An online work in progress under the direction of Vassar’s College Historian

Banner image: Ella Weed, ca. 1885

Ella Weed ’1873

Ella Weed, ca. 1885

A few months after Ella Weed’s death in 1894, a Vassar alumna, Belle Ward ‘88, praised Weed in the Vassar Miscellany: “There is not one among us who is not better for having known of such a woman. One who accomplished so much in such simple deeds; simple, yet in their very simplicity most great.” Weed made her influential and progressive work in education seem simple because she was so eminently successful. She dedicated her life to advancing and developing higher education for females, working at nascent women’s institutions to carve out a broader educational space for women and prove that they have the same intellectual capacity as men.
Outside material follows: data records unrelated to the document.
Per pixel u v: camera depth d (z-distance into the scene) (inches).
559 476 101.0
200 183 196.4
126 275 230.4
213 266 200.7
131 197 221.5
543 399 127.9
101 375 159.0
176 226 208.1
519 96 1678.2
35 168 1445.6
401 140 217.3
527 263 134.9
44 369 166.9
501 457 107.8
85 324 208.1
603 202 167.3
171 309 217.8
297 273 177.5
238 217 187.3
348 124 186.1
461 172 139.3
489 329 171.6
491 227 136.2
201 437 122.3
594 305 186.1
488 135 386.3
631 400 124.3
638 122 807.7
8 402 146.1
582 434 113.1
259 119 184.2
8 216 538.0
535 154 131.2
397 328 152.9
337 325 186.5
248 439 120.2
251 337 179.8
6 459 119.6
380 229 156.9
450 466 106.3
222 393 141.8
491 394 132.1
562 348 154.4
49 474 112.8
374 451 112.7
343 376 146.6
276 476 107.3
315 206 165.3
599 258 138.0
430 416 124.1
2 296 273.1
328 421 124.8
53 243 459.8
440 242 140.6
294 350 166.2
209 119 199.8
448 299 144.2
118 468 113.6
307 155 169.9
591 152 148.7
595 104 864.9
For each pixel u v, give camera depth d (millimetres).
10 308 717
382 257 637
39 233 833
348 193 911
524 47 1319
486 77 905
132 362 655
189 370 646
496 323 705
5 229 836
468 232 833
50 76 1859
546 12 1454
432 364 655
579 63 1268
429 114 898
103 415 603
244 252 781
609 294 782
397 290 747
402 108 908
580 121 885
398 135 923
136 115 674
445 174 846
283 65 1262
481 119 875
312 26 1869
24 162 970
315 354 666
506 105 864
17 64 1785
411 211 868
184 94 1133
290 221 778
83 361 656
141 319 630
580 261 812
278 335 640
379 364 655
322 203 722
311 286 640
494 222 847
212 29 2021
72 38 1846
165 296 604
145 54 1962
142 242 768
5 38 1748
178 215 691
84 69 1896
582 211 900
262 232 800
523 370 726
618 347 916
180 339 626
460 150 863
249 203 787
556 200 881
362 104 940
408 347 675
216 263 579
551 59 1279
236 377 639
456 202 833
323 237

Born in Newburgh, NY, on January 27, 1853, the eldest of the four children of Jonathan Noyes Weed and Elizabeth Merritt Weed, she attended Hannah M. Parkhurst’s Boarding and Day School and Miss Mackay’s in Newburgh before entering Vassar in 1869. At Vassar, Weed was an effective member of the Vassar Miscellany staff according to the New York Tribune, which reported in an appreciation at the time of her death that she “had much to do in establishing a good reputation for the paper.” At Vassar, Weed formed a lasting friendship with Anne Brown ’74, with whom she maintained close ties throughout her life and with whom she worked for 10 years. According to Brown, Weed was popular at the college and, as the class prophet at Commencement, “her class so proudly chose her as their Sybil.” She graduated with honors in 1873.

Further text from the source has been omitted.